> **Data provided**:
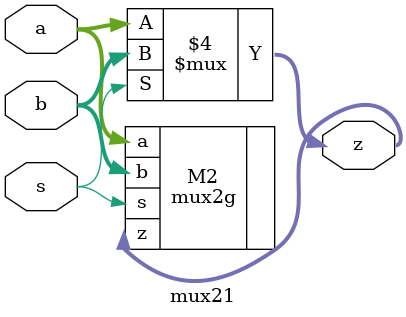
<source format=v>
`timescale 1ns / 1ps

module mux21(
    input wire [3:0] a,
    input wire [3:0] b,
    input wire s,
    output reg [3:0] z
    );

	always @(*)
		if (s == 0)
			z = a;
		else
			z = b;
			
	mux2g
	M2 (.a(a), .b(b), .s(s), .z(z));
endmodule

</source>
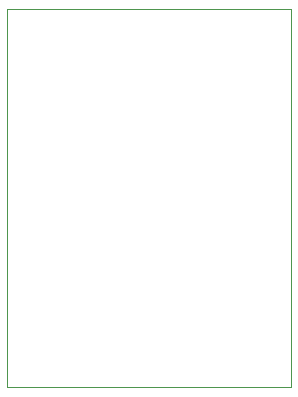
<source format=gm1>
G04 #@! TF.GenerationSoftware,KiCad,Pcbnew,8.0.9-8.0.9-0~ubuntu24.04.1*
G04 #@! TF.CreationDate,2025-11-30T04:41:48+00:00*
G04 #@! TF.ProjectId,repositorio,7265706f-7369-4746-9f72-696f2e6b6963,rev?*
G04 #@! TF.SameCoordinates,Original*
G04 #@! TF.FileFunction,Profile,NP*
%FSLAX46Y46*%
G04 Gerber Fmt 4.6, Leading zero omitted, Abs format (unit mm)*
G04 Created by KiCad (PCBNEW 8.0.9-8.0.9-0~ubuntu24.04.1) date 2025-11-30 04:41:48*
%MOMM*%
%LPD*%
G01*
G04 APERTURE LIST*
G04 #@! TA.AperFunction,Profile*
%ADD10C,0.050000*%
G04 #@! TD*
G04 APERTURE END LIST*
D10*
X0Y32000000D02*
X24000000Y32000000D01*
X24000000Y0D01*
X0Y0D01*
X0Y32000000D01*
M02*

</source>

> **What the exercise asks**:
Output the line containing "X24000000Y0D01*" and all lines after it to the end of the records, exactly as given.

> **Answer to the problem**:
X24000000Y0D01*
X0Y0D01*
X0Y32000000D01*
M02*

</source>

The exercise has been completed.